Normalization is a ladder — never skip a rung.
2
Hunt for non-prime → non-prime dependencies. If a non-key attribute is
determined by another non-key attribute, you have a transitive dependency. That is the 3NF
violation, every time — and follow chains multiple hops, not just one.
3
Apply the test: for every FD X → Y, either X is a superkey
or Y is a prime attribute. If neither holds, decompose.
4
Decompose by lifting the dependent group into its own table, leaving the
determinant behind as a foreign key. The decomposition is lossless — a join rebuilds the original.
5
Confirm FDs with the business, never with sample data alone. A dependency is a
rule about every legal state of the table — today's rows can mislead you in both directions.
6
Watch for derived columns. A stored computed value (totals, ages, durations)
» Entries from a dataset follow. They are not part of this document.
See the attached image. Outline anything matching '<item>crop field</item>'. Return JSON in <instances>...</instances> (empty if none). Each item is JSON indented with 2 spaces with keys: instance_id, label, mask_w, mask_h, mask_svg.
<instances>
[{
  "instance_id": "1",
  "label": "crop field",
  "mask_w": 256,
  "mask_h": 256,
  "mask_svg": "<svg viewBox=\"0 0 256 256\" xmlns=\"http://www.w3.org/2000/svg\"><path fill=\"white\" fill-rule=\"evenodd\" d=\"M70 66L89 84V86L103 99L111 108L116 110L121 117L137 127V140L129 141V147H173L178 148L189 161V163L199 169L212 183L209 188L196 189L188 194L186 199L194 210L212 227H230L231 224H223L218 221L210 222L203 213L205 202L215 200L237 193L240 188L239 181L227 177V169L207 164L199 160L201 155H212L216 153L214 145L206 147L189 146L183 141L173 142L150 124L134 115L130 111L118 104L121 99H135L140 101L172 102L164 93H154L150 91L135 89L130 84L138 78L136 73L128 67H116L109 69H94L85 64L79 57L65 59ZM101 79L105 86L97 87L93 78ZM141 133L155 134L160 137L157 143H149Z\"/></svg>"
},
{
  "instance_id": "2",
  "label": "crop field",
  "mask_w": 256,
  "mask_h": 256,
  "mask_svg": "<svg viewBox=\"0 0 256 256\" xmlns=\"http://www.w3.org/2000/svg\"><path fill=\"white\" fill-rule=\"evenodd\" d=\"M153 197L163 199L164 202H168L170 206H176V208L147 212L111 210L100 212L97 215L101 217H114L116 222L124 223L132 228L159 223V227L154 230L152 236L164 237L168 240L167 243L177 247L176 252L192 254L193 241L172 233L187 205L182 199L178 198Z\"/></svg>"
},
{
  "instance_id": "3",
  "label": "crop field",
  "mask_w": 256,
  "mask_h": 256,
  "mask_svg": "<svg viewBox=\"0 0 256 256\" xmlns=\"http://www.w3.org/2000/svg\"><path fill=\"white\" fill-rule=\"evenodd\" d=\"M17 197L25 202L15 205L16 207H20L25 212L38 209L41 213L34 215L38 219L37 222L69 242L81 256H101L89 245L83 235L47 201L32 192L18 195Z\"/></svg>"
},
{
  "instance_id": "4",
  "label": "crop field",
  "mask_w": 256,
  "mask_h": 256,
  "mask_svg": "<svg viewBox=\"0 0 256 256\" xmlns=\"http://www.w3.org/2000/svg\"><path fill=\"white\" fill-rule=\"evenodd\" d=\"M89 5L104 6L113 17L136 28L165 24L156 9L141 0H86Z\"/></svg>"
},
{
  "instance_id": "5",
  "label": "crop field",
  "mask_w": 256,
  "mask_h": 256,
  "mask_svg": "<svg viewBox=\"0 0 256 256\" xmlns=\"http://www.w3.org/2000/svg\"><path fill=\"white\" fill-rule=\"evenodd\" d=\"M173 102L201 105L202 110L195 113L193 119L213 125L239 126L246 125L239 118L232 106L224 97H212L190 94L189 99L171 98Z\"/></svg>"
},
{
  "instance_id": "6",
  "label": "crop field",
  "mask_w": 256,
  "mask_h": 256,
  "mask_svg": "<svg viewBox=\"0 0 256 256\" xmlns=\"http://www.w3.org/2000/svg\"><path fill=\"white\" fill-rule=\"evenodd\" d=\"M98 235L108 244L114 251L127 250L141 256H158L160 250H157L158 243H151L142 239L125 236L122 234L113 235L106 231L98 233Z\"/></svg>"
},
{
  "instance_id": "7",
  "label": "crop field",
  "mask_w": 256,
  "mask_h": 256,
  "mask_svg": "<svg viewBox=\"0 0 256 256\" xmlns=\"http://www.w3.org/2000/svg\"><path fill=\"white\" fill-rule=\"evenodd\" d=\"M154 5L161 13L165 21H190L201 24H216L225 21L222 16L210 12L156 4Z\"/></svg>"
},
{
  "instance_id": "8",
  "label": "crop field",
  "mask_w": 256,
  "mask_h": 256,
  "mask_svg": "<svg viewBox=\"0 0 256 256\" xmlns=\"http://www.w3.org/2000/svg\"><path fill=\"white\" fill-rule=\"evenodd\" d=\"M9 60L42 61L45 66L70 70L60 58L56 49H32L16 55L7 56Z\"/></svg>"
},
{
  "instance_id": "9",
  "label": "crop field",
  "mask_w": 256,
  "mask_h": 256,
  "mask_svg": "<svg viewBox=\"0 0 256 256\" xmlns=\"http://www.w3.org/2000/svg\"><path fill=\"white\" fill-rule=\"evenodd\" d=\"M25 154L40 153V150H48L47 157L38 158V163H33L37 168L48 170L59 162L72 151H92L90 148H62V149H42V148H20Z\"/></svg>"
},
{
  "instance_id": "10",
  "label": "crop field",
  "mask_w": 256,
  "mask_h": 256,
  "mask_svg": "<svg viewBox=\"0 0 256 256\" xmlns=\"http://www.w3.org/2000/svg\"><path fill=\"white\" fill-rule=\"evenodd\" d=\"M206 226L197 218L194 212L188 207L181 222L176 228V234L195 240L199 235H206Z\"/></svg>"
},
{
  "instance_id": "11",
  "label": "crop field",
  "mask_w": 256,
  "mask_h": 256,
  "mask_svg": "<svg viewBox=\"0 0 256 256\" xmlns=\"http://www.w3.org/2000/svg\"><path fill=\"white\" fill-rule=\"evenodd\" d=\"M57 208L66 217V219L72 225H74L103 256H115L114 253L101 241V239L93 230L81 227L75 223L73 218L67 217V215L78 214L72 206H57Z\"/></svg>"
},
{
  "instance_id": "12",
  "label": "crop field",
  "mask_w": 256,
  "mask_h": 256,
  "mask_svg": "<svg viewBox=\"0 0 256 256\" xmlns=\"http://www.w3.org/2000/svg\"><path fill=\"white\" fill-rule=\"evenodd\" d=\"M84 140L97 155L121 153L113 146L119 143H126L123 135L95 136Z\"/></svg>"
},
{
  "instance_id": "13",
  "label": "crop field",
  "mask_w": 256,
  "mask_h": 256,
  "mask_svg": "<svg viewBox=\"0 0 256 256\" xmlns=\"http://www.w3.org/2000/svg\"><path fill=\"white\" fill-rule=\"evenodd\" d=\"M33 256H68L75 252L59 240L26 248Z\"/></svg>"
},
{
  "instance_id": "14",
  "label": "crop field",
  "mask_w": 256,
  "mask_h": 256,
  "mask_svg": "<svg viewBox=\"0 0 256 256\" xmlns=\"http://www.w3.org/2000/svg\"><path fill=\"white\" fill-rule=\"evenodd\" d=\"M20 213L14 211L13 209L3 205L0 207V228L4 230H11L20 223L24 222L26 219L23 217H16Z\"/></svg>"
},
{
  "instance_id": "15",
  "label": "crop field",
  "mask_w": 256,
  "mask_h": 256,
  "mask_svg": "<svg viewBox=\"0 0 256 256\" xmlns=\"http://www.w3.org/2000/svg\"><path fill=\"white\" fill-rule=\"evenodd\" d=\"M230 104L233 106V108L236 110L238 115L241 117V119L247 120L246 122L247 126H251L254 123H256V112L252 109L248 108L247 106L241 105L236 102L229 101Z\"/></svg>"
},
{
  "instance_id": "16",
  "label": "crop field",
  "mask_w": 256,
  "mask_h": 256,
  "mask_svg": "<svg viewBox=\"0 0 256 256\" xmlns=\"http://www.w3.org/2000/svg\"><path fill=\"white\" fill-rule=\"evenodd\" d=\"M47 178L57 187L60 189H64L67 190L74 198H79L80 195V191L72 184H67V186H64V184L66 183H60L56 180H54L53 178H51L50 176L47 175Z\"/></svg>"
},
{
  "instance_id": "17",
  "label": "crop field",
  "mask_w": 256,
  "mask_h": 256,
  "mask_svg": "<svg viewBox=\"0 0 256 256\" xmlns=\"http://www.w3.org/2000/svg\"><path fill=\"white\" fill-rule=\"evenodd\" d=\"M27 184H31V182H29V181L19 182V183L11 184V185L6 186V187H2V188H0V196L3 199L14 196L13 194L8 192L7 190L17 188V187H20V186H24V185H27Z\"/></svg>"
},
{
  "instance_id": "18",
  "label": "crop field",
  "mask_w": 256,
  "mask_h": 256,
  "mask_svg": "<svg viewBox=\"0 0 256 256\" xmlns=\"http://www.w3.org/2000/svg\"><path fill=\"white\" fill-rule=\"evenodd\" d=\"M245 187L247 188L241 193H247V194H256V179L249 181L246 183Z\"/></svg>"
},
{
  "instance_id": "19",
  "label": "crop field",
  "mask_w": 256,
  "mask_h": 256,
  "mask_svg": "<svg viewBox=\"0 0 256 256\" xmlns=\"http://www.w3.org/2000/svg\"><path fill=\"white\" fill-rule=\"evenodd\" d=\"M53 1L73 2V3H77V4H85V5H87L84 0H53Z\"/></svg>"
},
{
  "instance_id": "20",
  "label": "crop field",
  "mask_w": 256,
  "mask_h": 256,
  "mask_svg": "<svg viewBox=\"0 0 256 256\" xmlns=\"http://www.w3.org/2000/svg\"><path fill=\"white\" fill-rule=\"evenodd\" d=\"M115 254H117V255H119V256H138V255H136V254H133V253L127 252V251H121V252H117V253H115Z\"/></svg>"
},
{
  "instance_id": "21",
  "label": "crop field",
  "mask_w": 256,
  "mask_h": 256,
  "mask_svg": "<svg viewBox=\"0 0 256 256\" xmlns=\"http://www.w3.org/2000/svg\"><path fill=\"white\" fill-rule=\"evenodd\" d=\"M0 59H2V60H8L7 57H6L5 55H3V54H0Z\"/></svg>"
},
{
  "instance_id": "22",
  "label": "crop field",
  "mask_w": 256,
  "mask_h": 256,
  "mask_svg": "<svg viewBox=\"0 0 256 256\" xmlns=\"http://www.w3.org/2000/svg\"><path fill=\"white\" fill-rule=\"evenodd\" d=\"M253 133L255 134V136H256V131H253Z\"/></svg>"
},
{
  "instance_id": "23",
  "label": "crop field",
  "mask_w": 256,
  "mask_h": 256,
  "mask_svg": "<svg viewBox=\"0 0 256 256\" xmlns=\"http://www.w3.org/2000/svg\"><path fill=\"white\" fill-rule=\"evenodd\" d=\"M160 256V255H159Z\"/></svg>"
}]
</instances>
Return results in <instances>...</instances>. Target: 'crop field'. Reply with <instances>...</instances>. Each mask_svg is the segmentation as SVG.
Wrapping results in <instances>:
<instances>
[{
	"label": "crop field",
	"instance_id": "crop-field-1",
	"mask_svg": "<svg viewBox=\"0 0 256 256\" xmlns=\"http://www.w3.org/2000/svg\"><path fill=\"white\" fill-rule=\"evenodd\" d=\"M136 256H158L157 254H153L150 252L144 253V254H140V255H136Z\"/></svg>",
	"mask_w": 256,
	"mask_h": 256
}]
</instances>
depends on non-key attributes — either drop it, move it to a view, or document it as deliberate
denormalization.
7
Remember Bill Kent's mantra: every non-key attribute depends on
the key, the whole key, and nothing but the key — so help me Codd.
8
Normalize for correctness, denormalize for measured speed. Build the
source-of-truth in 3NF; relax it only where profiling proves a real read-performance need — and if
overlapping candidate keys still leave redundancy, check BCNF.